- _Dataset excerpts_
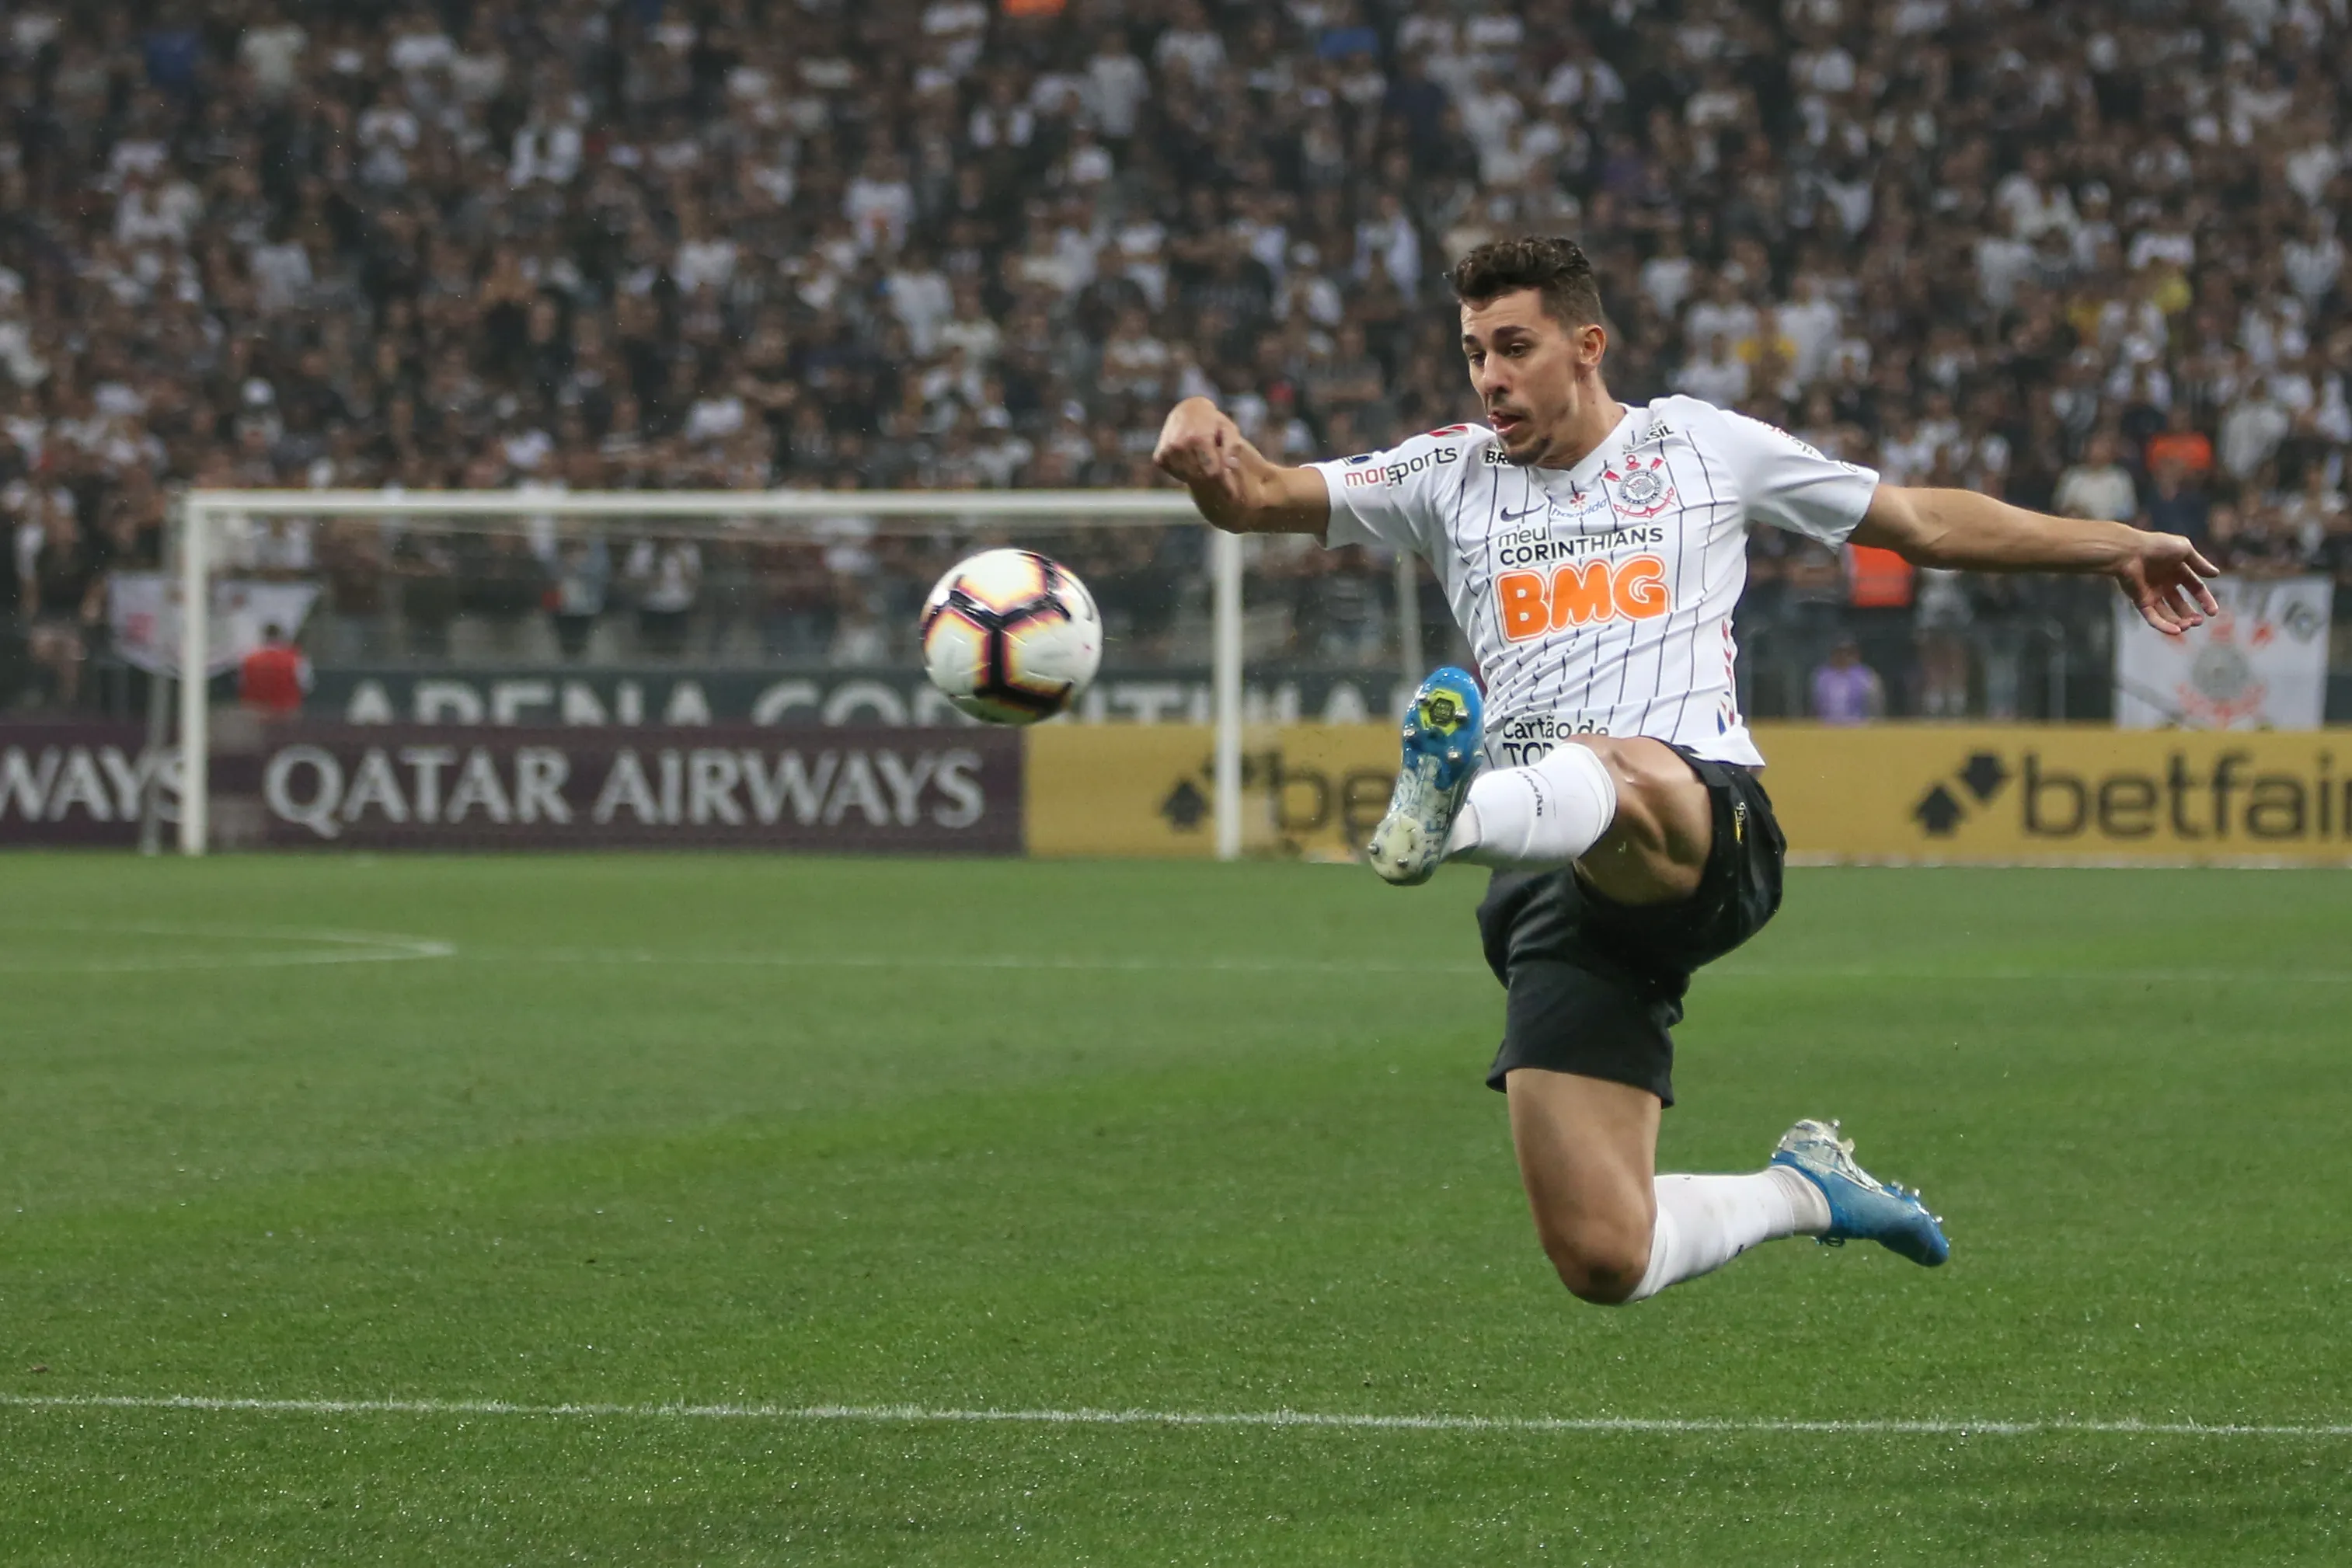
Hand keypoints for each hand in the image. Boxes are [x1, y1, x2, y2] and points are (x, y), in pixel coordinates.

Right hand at [1152, 397, 1249, 516]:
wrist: (1187, 412)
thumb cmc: (1213, 423)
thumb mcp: (1228, 429)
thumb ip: (1233, 447)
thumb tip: (1231, 465)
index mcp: (1199, 438)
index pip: (1212, 471)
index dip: (1222, 478)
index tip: (1229, 480)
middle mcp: (1180, 444)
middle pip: (1199, 475)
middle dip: (1210, 476)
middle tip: (1217, 471)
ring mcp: (1167, 451)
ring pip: (1187, 476)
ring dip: (1197, 473)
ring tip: (1203, 459)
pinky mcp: (1159, 457)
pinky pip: (1176, 473)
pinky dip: (1184, 471)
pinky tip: (1190, 459)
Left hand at [2115, 531, 2220, 635]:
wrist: (2129, 552)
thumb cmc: (2156, 546)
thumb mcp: (2184, 549)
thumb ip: (2199, 563)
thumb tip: (2216, 574)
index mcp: (2176, 571)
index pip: (2195, 588)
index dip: (2205, 600)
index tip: (2213, 613)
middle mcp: (2164, 584)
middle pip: (2180, 604)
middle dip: (2190, 615)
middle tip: (2198, 622)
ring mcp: (2152, 594)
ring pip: (2167, 614)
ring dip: (2179, 622)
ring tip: (2188, 626)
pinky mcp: (2140, 602)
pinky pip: (2153, 617)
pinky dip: (2164, 626)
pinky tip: (2176, 631)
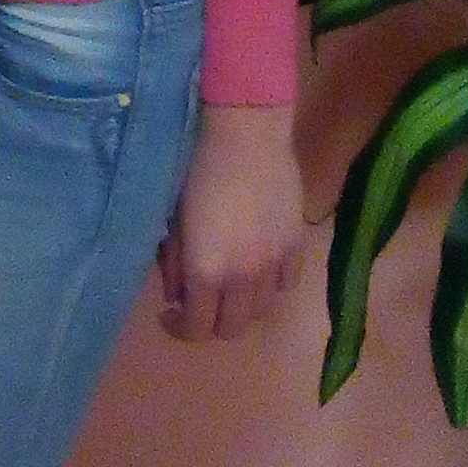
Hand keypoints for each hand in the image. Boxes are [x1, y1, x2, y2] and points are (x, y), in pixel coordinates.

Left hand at [157, 101, 311, 343]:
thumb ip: (174, 264)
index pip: (197, 329)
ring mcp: (274, 265)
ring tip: (229, 286)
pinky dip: (272, 285)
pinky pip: (287, 283)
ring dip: (242, 307)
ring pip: (262, 311)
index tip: (171, 315)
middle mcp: (243, 279)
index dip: (180, 329)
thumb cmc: (196, 172)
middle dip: (211, 323)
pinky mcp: (296, 245)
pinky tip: (259, 268)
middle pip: (232, 328)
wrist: (245, 137)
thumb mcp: (173, 221)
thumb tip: (178, 295)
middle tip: (198, 304)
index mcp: (206, 273)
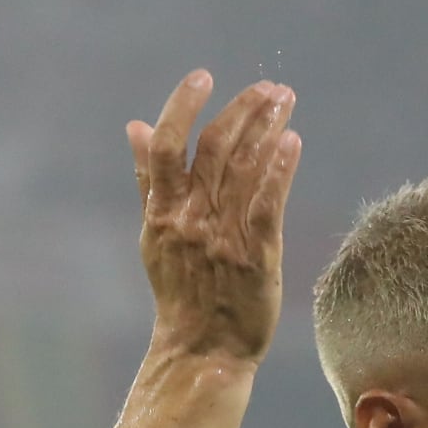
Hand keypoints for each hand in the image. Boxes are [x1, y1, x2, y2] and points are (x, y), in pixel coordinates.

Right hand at [125, 70, 300, 363]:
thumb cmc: (181, 293)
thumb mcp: (154, 234)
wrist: (202, 352)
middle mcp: (192, 220)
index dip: (183, 106)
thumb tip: (135, 127)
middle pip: (216, 149)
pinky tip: (292, 142)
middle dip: (243, 110)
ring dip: (266, 128)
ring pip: (245, 170)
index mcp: (164, 212)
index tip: (203, 76)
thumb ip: (148, 180)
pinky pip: (267, 207)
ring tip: (285, 99)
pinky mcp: (256, 258)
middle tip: (269, 87)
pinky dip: (279, 171)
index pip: (169, 146)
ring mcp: (224, 238)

- _Task statement_
Nothing but the lines from the one with "middle mcp: (243, 279)" to the one with "pinky tip: (292, 142)" above, both included, should be transcribed, exactly and without pictures.

- _Finished exercise_
middle mcp: (243, 279)
index dip: (180, 329)
thumb cmc: (196, 172)
middle dip: (211, 323)
pinky mcp: (296, 245)
pinky tip: (259, 268)
middle pip: (232, 328)
wrist: (245, 137)
thumb mcp: (173, 221)
thumb tip: (178, 295)
middle tip: (198, 304)
index mcp: (206, 273)
Hand keypoints for each hand in the image. Boxes are [x1, y1, x2, y2] and points are (x, y), in pixel coordinates.

Right hand at [125, 70, 300, 363]:
thumb cmc: (181, 293)
thumb mcp: (154, 234)
wrist: (202, 352)
middle mcp: (192, 220)
index dip: (183, 106)
thumb tip: (135, 127)
middle pip: (216, 149)
pinky tip: (292, 142)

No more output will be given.